- Task details: "How gut bacteria affect mood, focus" appears in one line; retype that line and all lines following it through the end of the records, with nothing left out or added.

____

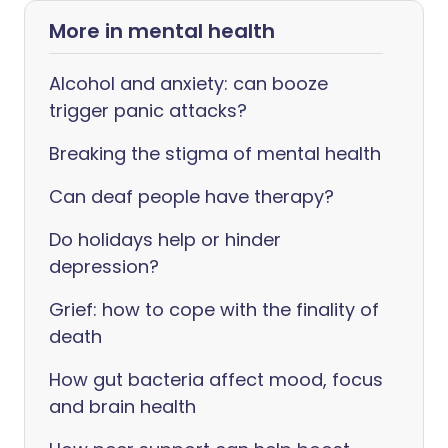
More in mental health
Alcohol and anxiety: can booze
trigger panic attacks?
Breaking the stigma of mental health
Can deaf people have therapy?
Do holidays help or hinder
depression?
Grief: how to cope with the finality of
death
How gut bacteria affect mood, focus
and brain health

____

- Reply:
How gut bacteria affect mood, focus
and brain health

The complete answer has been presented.